Linear Regression on data $X, Y$:

$$
\hat{y} = w x + b
$$

损失 $L$ 是 $X, \hat{y}, w$ 三者的函数:

$$
L = \frac12(y-\hat{y})^2
$$

 梯度  $\frac{\partial L}{\partial w}$  正比与 $x$ 的取值 

$$
\frac{\partial L}{\partial w} = (y-\hat{y})x
$$

当我们用 SGD 训练的时候,  $w$  受到学习率 $\alpha$  和梯度的共同作用。 

$$
w := w - \alpha  \frac{\partial L}{\partial w} =w - \alpha(y-\hat{y})x 
$$

假设世界的真实规律是:

$$
y = 2x + 1
$$

我们根据这个规律采集数据点：$(1, 3), (2, 5), (3, 7), \dots,  (100, 201)$

假设此时 $w = 1.9, b = 1.0$。考虑两个数据点$(1, 3)$ 和 $(100, 201)$

对于第一个数据点 $(1, 3)$，预测误差 $(y-\hat{y}) = -0.1$, 而 $x = 1$。因此我们调整参数 $w$ 的方法为：

$$
w := w - \alpha\frac{\partial L}{\partial w} = w + \alpha \times 0.1
$$

考虑到真实世界的 $w_{gt} = 2$, 此时**合理**的学习率 $\alpha=1.0$ .

但如果第二个数据点 $(100, 201)$，预测误差 $(\hat{y}-y) = -10$, 而 $x = 100$。因此我们调整参数 $w$ 的方法为：

$$
w := w - \alpha\frac{\partial L}{\partial w} = w + \alpha \times 1000
$$

考虑到真实世界的 $w_{gt} = 2$, 此时合理的学习率 $\alpha= 10^{-4}$.

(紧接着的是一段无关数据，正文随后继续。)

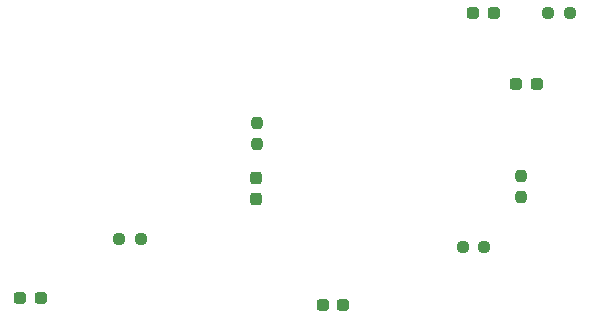
<source format=gbr>
%TF.GenerationSoftware,KiCad,Pcbnew,(6.0.1-0)*%
%TF.CreationDate,2022-08-29T12:54:46-04:00*%
%TF.ProjectId,Practice PCB,50726163-7469-4636-9520-5043422e6b69,rev?*%
%TF.SameCoordinates,Original*%
%TF.FileFunction,Paste,Top*%
%TF.FilePolarity,Positive*%
%FSLAX46Y46*%
G04 Gerber Fmt 4.6, Leading zero omitted, Abs format (unit mm)*
G04 Created by KiCad (PCBNEW (6.0.1-0)) date 2022-08-29 12:54:46*
%MOMM*%
%LPD*%
G01*
G04 APERTURE LIST*
G04 Aperture macros list*
%AMRoundRect*
0 Rectangle with rounded corners*
0 $1 Rounding radius*
0 $2 $3 $4 $5 $6 $7 $8 $9 X,Y pos of 4 corners*
0 Add a 4 corners polygon primitive as box body*
4,1,4,$2,$3,$4,$5,$6,$7,$8,$9,$2,$3,0*
0 Add four circle primitives for the rounded corners*
1,1,$1+$1,$2,$3*
1,1,$1+$1,$4,$5*
1,1,$1+$1,$6,$7*
1,1,$1+$1,$8,$9*
0 Add four rect primitives between the rounded corners*
20,1,$1+$1,$2,$3,$4,$5,0*
20,1,$1+$1,$4,$5,$6,$7,0*
20,1,$1+$1,$6,$7,$8,$9,0*
20,1,$1+$1,$8,$9,$2,$3,0*%
G04 Aperture macros list end*
%ADD10RoundRect,0.237500X0.287500X0.237500X-0.287500X0.237500X-0.287500X-0.237500X0.287500X-0.237500X0*%
%ADD11RoundRect,0.237500X0.237500X-0.250000X0.237500X0.250000X-0.237500X0.250000X-0.237500X-0.250000X0*%
%ADD12RoundRect,0.237500X-0.237500X0.287500X-0.237500X-0.287500X0.237500X-0.287500X0.237500X0.287500X0*%
%ADD13RoundRect,0.237500X-0.250000X-0.237500X0.250000X-0.237500X0.250000X0.237500X-0.250000X0.237500X0*%
G04 APERTURE END LIST*
D10*
%TO.C,D3*%
X74975000Y-68300000D03*
X73225000Y-68300000D03*
%TD*%
%TO.C,D1*%
X87710000Y-43600000D03*
X85960000Y-43600000D03*
%TD*%
D11*
%TO.C,R12*%
X67700000Y-54700000D03*
X67700000Y-52875000D03*
%TD*%
D12*
%TO.C,D4*%
X67600000Y-57587500D03*
X67600000Y-59337500D03*
%TD*%
D13*
%TO.C,R9*%
X85087500Y-63400000D03*
X86912500Y-63400000D03*
%TD*%
D10*
%TO.C,D2*%
X91350000Y-49600000D03*
X89600000Y-49600000D03*
%TD*%
D11*
%TO.C,R6*%
X90000000Y-59212500D03*
X90000000Y-57387500D03*
%TD*%
D13*
%TO.C,R3*%
X92310000Y-43600000D03*
X94135000Y-43600000D03*
%TD*%
%TO.C,R15*%
X55987500Y-62700000D03*
X57812500Y-62700000D03*
%TD*%
D10*
%TO.C,D5*%
X49375000Y-67700000D03*
X47625000Y-67700000D03*
%TD*%
M02*

</source>
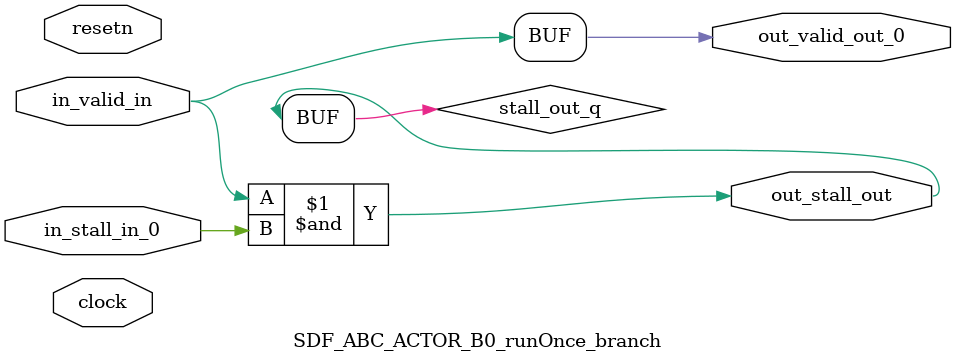
<source format=sv>



(* altera_attribute = "-name AUTO_SHIFT_REGISTER_RECOGNITION OFF; -name MESSAGE_DISABLE 10036; -name MESSAGE_DISABLE 10037; -name MESSAGE_DISABLE 14130; -name MESSAGE_DISABLE 14320; -name MESSAGE_DISABLE 15400; -name MESSAGE_DISABLE 14130; -name MESSAGE_DISABLE 10036; -name MESSAGE_DISABLE 12020; -name MESSAGE_DISABLE 12030; -name MESSAGE_DISABLE 12010; -name MESSAGE_DISABLE 12110; -name MESSAGE_DISABLE 14320; -name MESSAGE_DISABLE 13410; -name MESSAGE_DISABLE 113007; -name MESSAGE_DISABLE 10958" *)
module SDF_ABC_ACTOR_B0_runOnce_branch (
    input wire [0:0] in_stall_in_0,
    input wire [0:0] in_valid_in,
    output wire [0:0] out_stall_out,
    output wire [0:0] out_valid_out_0,
    input wire clock,
    input wire resetn
    );

    wire [0:0] stall_out_q;


    // stall_out(LOGICAL,6)
    assign stall_out_q = in_valid_in & in_stall_in_0;

    // out_stall_out(GPOUT,4)
    assign out_stall_out = stall_out_q;

    // out_valid_out_0(GPOUT,5)
    assign out_valid_out_0 = in_valid_in;

endmodule

</source>
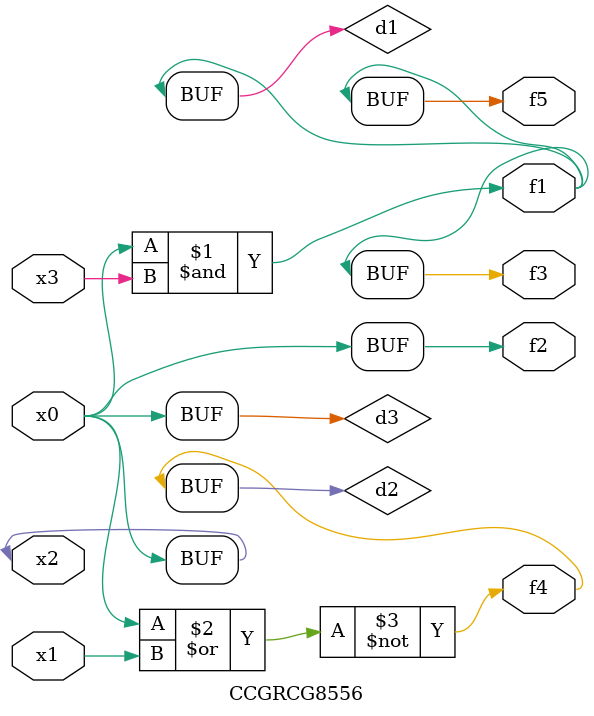
<source format=v>
module CCGRCG8556(
	input x0, x1, x2, x3,
	output f1, f2, f3, f4, f5
);

	wire d1, d2, d3;

	and (d1, x2, x3);
	nor (d2, x0, x1);
	buf (d3, x0, x2);
	assign f1 = d1;
	assign f2 = d3;
	assign f3 = d1;
	assign f4 = d2;
	assign f5 = d1;
endmodule

</source>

从上边的例子我们可以发现，$x$ 变大 $10^2$倍，梯度 $\frac{\partial L}{\partial w}$变大 $10^4$ 倍，合理的学习率  $\alpha$ 的值就得小 $10^4$ 。（这也就是为什么做ML需要经常调学习率的参数，以及我们 preprocess 的时候为什么要 normalize data）

我们可以思考，到底什么是 $\frac{\partial L}{\partial w}$? 为什么他会随 $x$ 的变化而变化如此剧烈？这需要我们思考参数空间，即不同的 $w$ 对预测结果的影响。在数据 $x$ 处给 $w$ 一个变化量$dw$，预测结果发生的变化为：

$$
dy=(w+dw)x - wx=x \times dw 
$$

我们可以发现，对于同样的变化 $dw$， 在不同数据点 $x$ 处，$dy$ 是不一样的。


In [3]:
import numpy as np
import matplotlib.pyplot as plt
import torch
from torch.autograd import Variable


class linearRegression(torch.nn.Module):
    def __init__(self, inputSize, outputSize):
        super(linearRegression, self).__init__()
        self.linear = torch.nn.Linear(inputSize, outputSize)

    def forward(self, x):
        out = self.linear(x)
        return out

    
def trainLR(model, X, y):
    lr = 0.01
    epochs = 10

    loss_func = torch.nn.MSELoss() 
    optimizer = torch.optim.SGD(model.parameters(), lr=lr)

    REGULARIZE = False
    l1_lambda = 0.1

    batch_size = 10
    N = X.shape[0]

    for epoch in range(epochs):
        # Converting inputs and labels to Variable
        s, e = 0, batch_size
        while s < e and e <= N:
            inputs = Variable(torch.from_numpy(X[s:e]))
            labels = Variable(torch.from_numpy(y[s:e]))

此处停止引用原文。